Algunas cualidades que lo caracterizan como Señor y Rey de nuestras vidas es que Jesús es:

 Nuestro buen pastor, quien da su vida por sus ovejas (Juan 10:11).
 Nuestro pastor, prometiendo que nada nos faltará (Salmos 23:1).
 Jesús es la vid verdadera (Juan 15:1).
 Nuestra luz y salvación (Salmos 27:1).
 Es quien nos aumenta las fuerzas como las del búfalo (Salmos 92:10).
 El pan de vida (Juan 6:35)
 En Salmos 18:1-2 el rey David lo describe como:
- Nuestra fortaleza.
- Nuestra roca.
- Nuestro castillo.
- Nuestro libertador.
- Nuestro escudo.
- Nuestra fuente de salvación.
- Nuestro alto refugio.

¿Cómo ponemos en práctica el amor de Dios? Obedeciendo sus mandamientos y poniendo en práctica
todos los valores y principios que nuestros padres y maestros nos han enseñado (Proverbios 1:8-9). Tenemos
al Rey de todos los reyes y Señor de señores como nuestro ejemplo, ya que fue él quien demostró la mayor
prueba de amor, una historia de amor real que nos llena de alegría, pues tú y yo somos la razón por la que
Jesús mostró su maravilloso amor y quiere que seamos portadores de él, que reflejemos su gran amor con
nuestras palabras, actitudes, acciones, en nuestra manera de pensar, de tratar a nuestros padres y amigos
(Filipenses 4:8). Incluso su palabra nos enseña que debemos hacer todo con amor como para Dios.

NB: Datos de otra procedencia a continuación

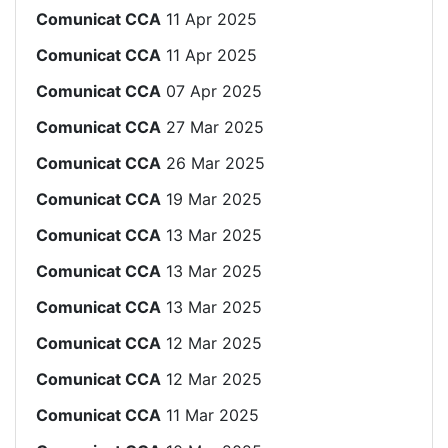
Comunicat CCA
11 Apr 2025
Comunicat CCA
11 Apr 2025
Comunicat CCA
07 Apr 2025
Comunicat CCA
27 Mar 2025
Comunicat CCA
26 Mar 2025
Comunicat CCA
19 Mar 2025
Comunicat CCA
13 Mar 2025
Comunicat CCA
13 Mar 2025
Comunicat CCA
13 Mar 2025
Comunicat CCA
12 Mar 2025
Comunicat CCA
12 Mar 2025
Comunicat CCA
11 Mar 2025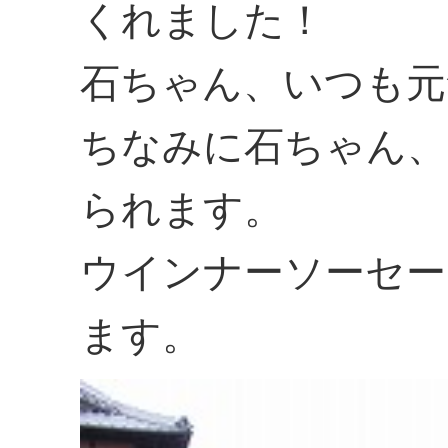
くれました！
石ちゃん、いつも元
ちなみに石ちゃん、
られます。
ウインナーソーセー
ます。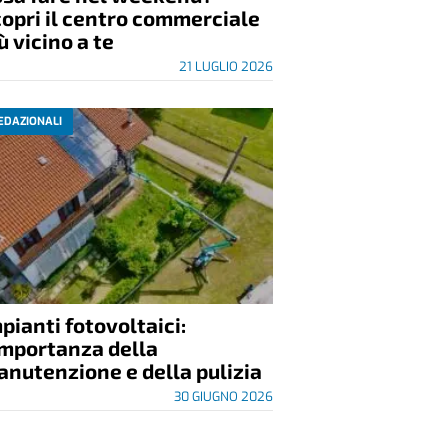
opri il centro commerciale
ù vicino a te
21 LUGLIO 2026
EDAZIONALI
pianti fotovoltaici:
importanza della
nutenzione e della pulizia
30 GIUGNO 2026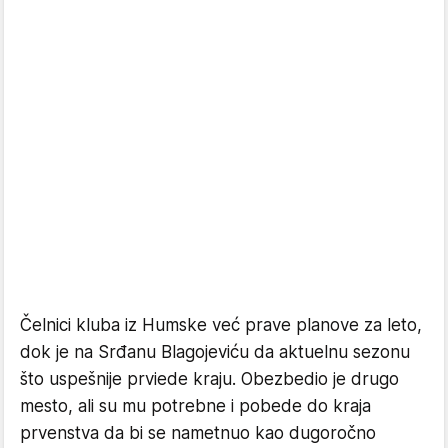
Čelnici kluba iz Humske već prave planove za leto,
dok je na Srđanu Blagojeviću da aktuelnu sezonu
što uspešnije prviede kraju. Obezbedio je drugo
mesto, ali su mu potrebne i pobede do kraja
prvenstva da bi se nametnuo kao dugoročno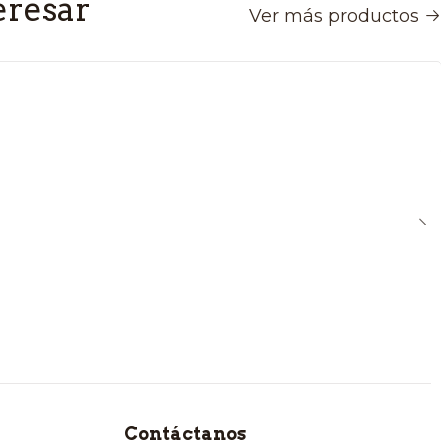
eresar
Ver más productos
Contáctanos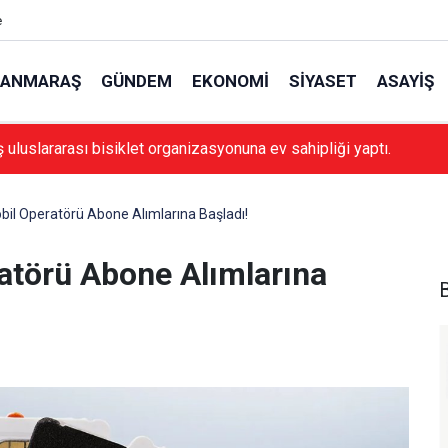
e
ANMARAŞ
GÜNDEM
EKONOMI
SIYASET
ASAYIŞ
luslararası bisiklet organizasyonuna ev sahipliği yaptı.
obil Operatörü Abone Alımlarına Başladı!
ratörü Abone Alımlarına
B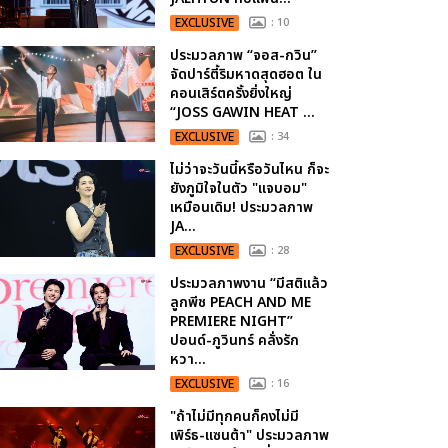
EXCLUSIVE
: 10
ประมวลภาพ “จอส-กวิน”
จัดปาร์ตี้ริมหาดสุดฮอต ใน
คอนเสิร์ตครั้งยิ่งใหญ่
“JOSS GAWIN HEAT ...
EXCLUSIVE
: 34
ไม่ว่าจะวันนี้หรือวันไหน ก็จะ
ยังภูมิใจในตัว "แจบอม"
เหมือนเดิม! ประมวลภาพ
JA...
EXCLUSIVE
: 28
ประมวลภาพงาน “มีสติแล้ว
ลูกพีช PEACH AND ME
PREMIERE NIGHT”
ปอนด์-ภูวินทร์ คลั่งรัก
หวา...
EXCLUSIVE
: 16
"ถ้าไม่มีทุกคนก็คงไม่มี
เพิร์ธ-แซนต้า" ประมวลภาพ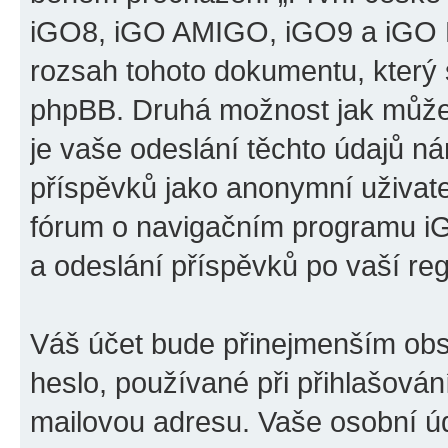
iGO8, iGO AMIGO, iGO9 a iGO P
rozsah tohoto dokumentu, který s
phpBB. Druhá možnost jak může
je vaše odeslání těchto údajů n
příspěvků jako anonymní uživatel
fórum o navigačním programu 
a odeslání příspěvků po vaší regi
Váš účet bude přinejmenším obs
heslo, používané při přihlašován
mailovou adresu. Vaše osobní úd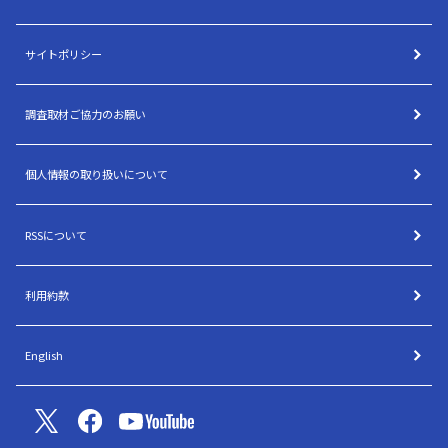
サイトポリシー
調査取材ご協力のお願い
個人情報の取り扱いについて
RSSについて
利用約款
English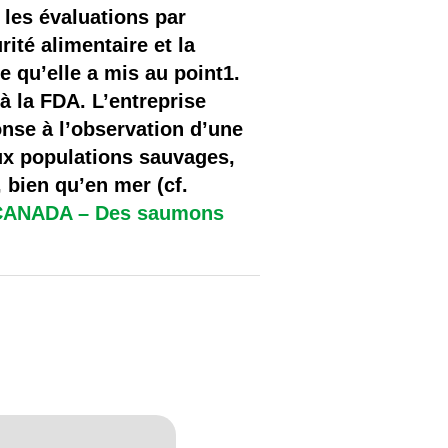
les évaluations par
ité alimentaire et la
 qu’elle a mis au point1.
à la FDA. L’entreprise
nse à l’observation d’une
aux populations sauvages,
 bien qu’en mer (cf.
CANADA – Des saumons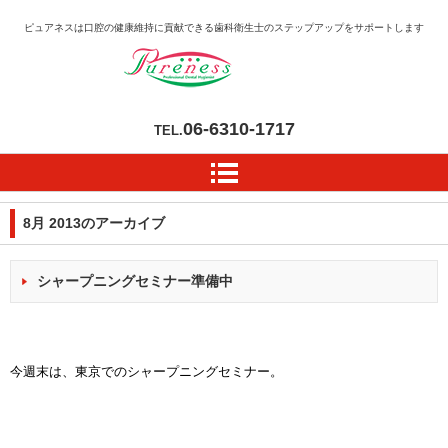
ピュアネスは口腔の健康維持に貢献できる歯科衛生士のステップアップをサポートします
06-6310-1717
TEL.
8月 2013
のアーカイブ
シャープニングセミナー準備中
今週末は、東京でのシャープニングセミナー。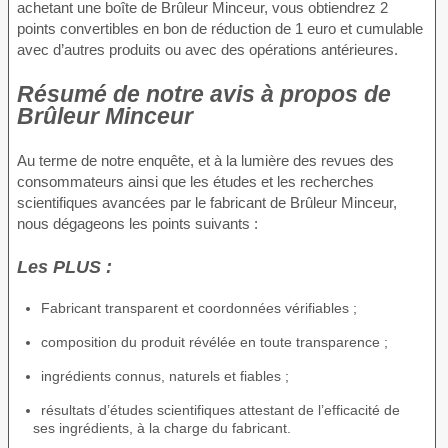
achetant une boîte de Brûleur Minceur, vous obtiendrez 2
points convertibles en bon de réduction de 1 euro et cumulable
avec d’autres produits ou avec des opérations antérieures.
Résumé de notre avis à propos de
Brûleur Minceur
Au terme de notre enquête, et à la lumière des revues des
consommateurs ainsi que les études et les recherches
scientifiques avancées par le fabricant de Brûleur Minceur,
nous dégageons les points suivants :
Les PLUS :
Fabricant transparent et coordonnées vérifiables ;
composition du produit révélée en toute transparence ;
ingrédients connus, naturels et fiables ;
résultats d’études scientifiques attestant de l’efficacité de
ses ingrédients, à la charge du fabricant.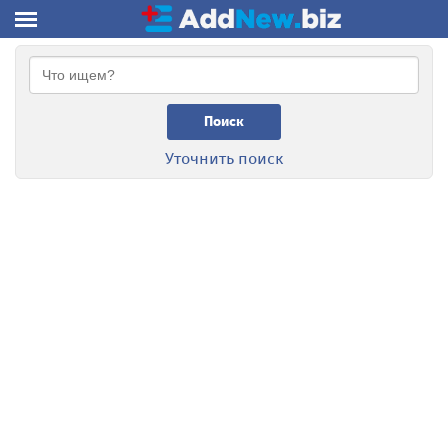
Поиск
Уточнить поиск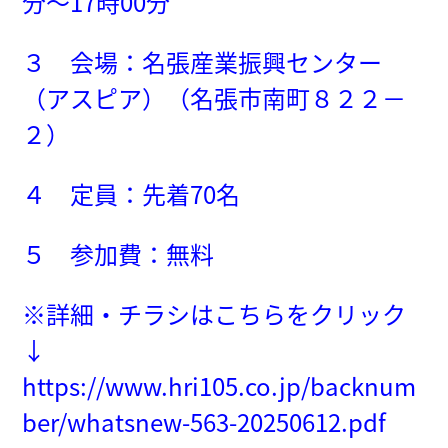
分～17時00分
３ 会場：名張産業振興センター
（アスピア）
（名張市南町８２２－
２）
４ 定員：先着70名
５ 参加費：無料
※詳細・チラシはこちらをクリック
↓
https://www.hri105.co.jp/backnum
ber/whatsnew-563-20250612.pdf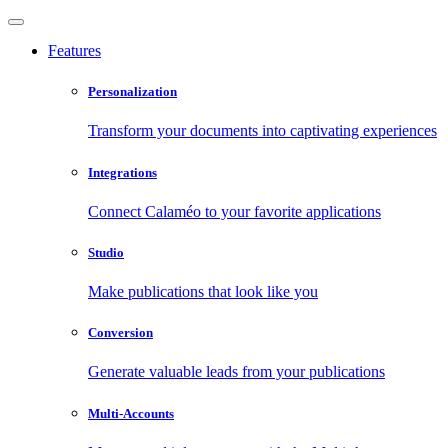
Features
Personalization
Transform your documents into captivating experiences
Integrations
Connect Calaméo to your favorite applications
Studio
Make publications that look like you
Conversion
Generate valuable leads from your publications
Multi-Accounts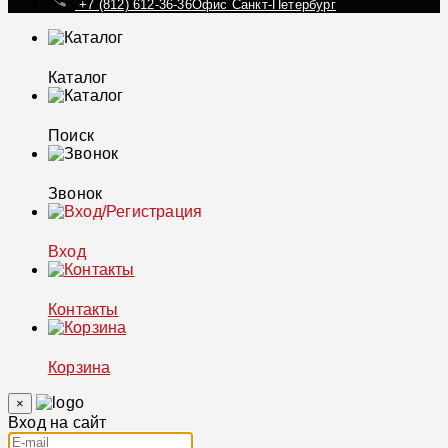
+7 (812) 612-36-36
Офис Санкт-Петербург
Каталог
Поиск
Звонок
Вход
Контакты
Корзина
×
Вход на сайт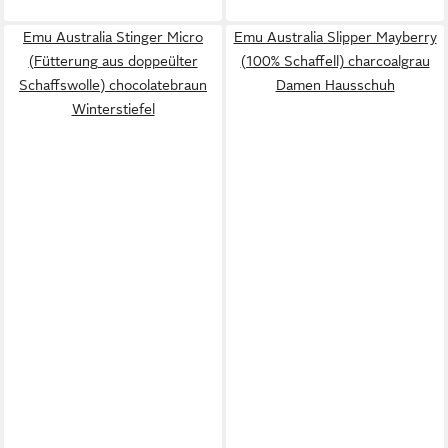
Emu Australia Stinger Micro
Emu Australia Slipper Mayberry
(Fütterung aus doppeülter
(100% Schaffell) charcoalgrau
Schaffswolle) chocolatebraun
Damen Hausschuh
Winterstiefel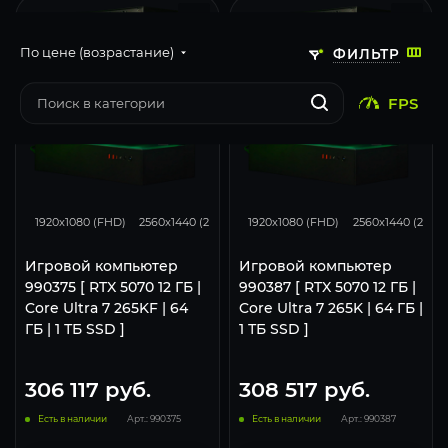
По цене (возрастание)
ФИЛЬТР
FPS
293
231
131
293
231
1920x1080 (FHD)
2560x1440 (2K)
3840x2160 (4K)
1920x1080 (FHD)
2560x1440 (2K)
Игровой компьютер
Игровой компьютер
990375 [ RTX 5070 12 ГБ |
990387 [ RTX 5070 12 ГБ |
Core Ultra 7 265KF | 64
Core Ultra 7 265K | 64 ГБ |
ГБ | 1 ТБ SSD ]
1 ТБ SSD ]
306 117
руб.
308 517
руб.
Есть в наличии
Арт.: 990375
Есть в наличии
Арт.: 990387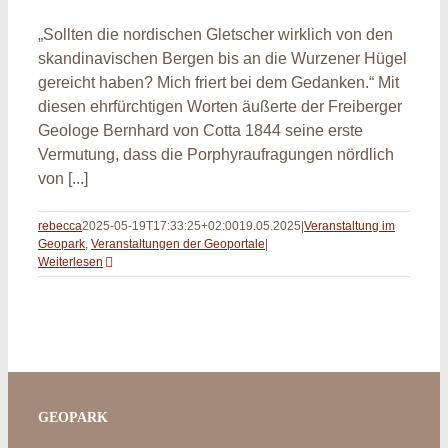
„Sollten die nordischen Gletscher wirklich von den
skandinavischen Bergen bis an die Wurzener Hügel
gereicht haben? Mich friert bei dem Gedanken.“ Mit
diesen ehrfürchtigen Worten äußerte der Freiberger
Geologe Bernhard von Cotta 1844 seine erste
Vermutung, dass die Porphyraufragungen nördlich
von [...]
rebecca
2025-05-19T17:33:25+02:00
19.05.2025
|
Veranstaltung im
Geopark
,
Veranstaltungen der Geoportale
|
Weiterlesen
GEOPARK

¿Quieres que Jesús haga morada en ti? ¿Que su sangre preciosa te limpie de todo pecado para así tener un
corazón bondadoso, íntegro, bello, leal, con la capacidad de hacer todo con inteligencia y sobre todo quieres
que tu corazón sea inundado con el gran amor de Jesús? Te invito a que hagas esta oración conmigo (el maestro
realiza la oración de fe con todos los niños). (Romanos 10:9-10).